■ Extract provided
****

Hacker News new | ask | show | jobs
by asicsp 1836 days ago
>In most Unix utilities, “long lines are silently truncated”. This is not acceptable in a GNU utility.

Would be interested to know examples for this.

4 comments

Old versions of sort: http://man.cat-v.org/unix_7th/1/sort

Unix utilities in the old days weren't all that great. One example I've posted about here before is how mv would refuse to move files across filesystem boundaries (because it's not a 'move', it's a 'copy and delete', so you had to use cp and rm instead).

Thanks.

>BUGS Very long lines are silently truncated.

And didn't know that about `mv`, good to know.

It is a good practice to use cp + (verify) + rm instead of mv. Especially when the data is important.
or rsync --remove-source-files
mv doesn’t do that anymore. Is there any reason to use cp and rm instead of mv today?
paranoia... you could do cp + diff md5/sha1sum src/dst + rm
Just a few weeks ago, I fixed a problem in an internal tool (that still also runs on an ancient Solaris 10 box) by switching from `awk` to `gawk`, since the former would briefly whine on stderr and quit whenever a line in its input would contain too many fields. A recent change had managed to break that undocumented barrier.

****

Entries from a dataset
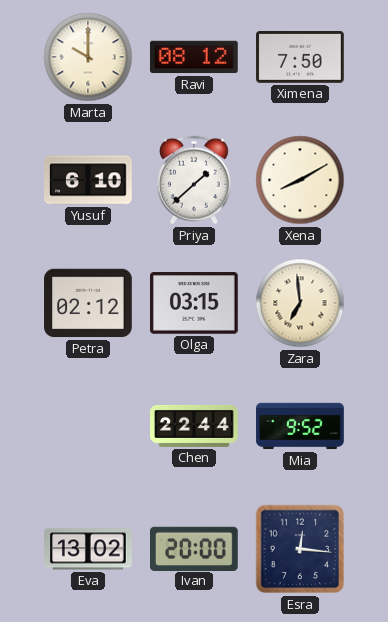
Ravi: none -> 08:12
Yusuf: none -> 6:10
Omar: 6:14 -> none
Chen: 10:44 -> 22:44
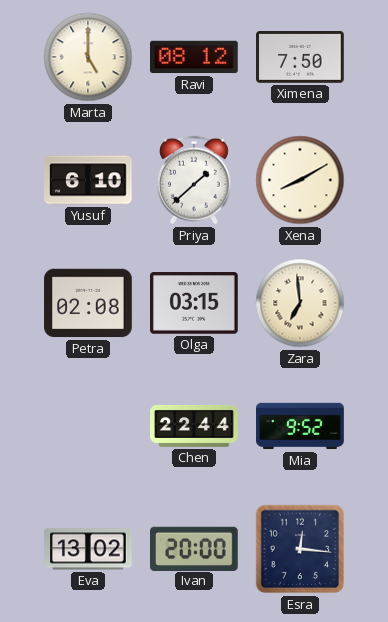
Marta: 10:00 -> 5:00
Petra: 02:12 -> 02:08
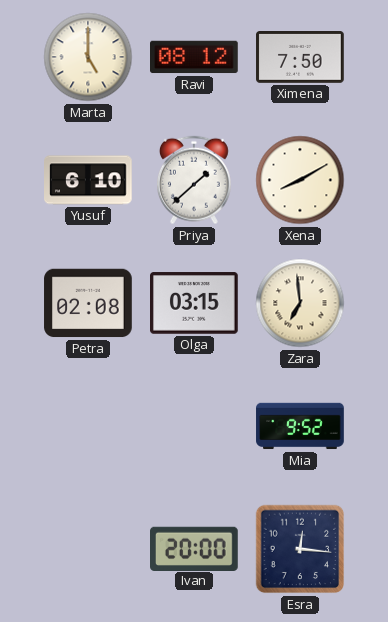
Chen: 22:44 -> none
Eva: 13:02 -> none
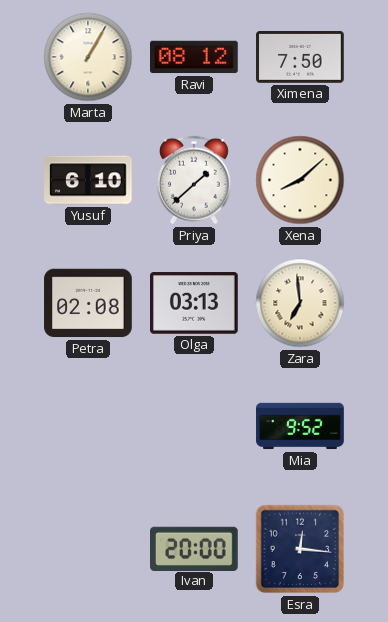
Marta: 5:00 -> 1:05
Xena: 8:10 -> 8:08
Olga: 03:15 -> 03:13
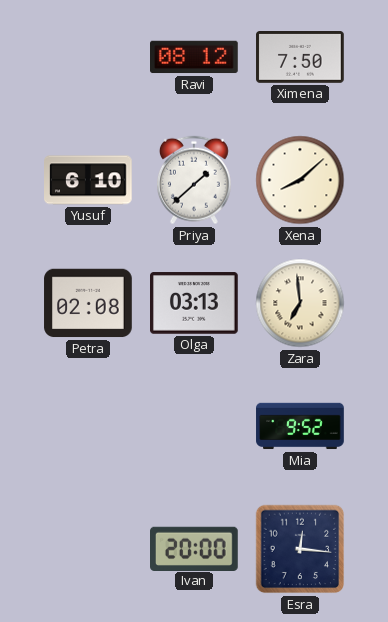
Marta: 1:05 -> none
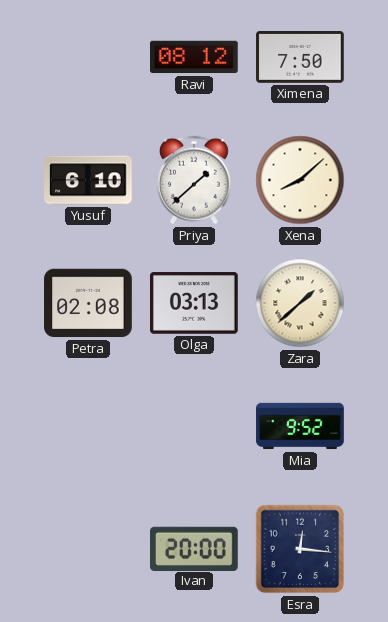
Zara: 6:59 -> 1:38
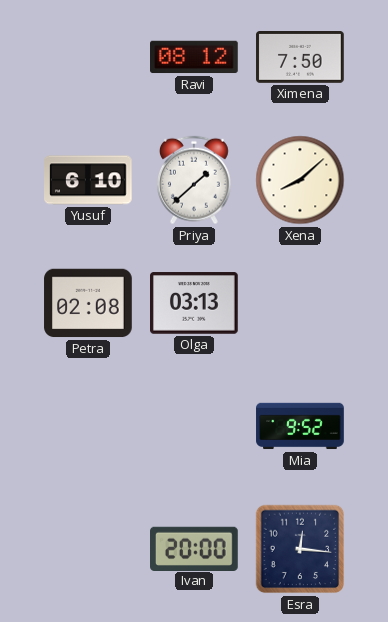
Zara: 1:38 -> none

****

■ Short exercise
In the Hacker News thread, what did the internal tool switch to from `awk` to fix the problem with lines containing too many fields?

■ Task response
It switched to `gawk`.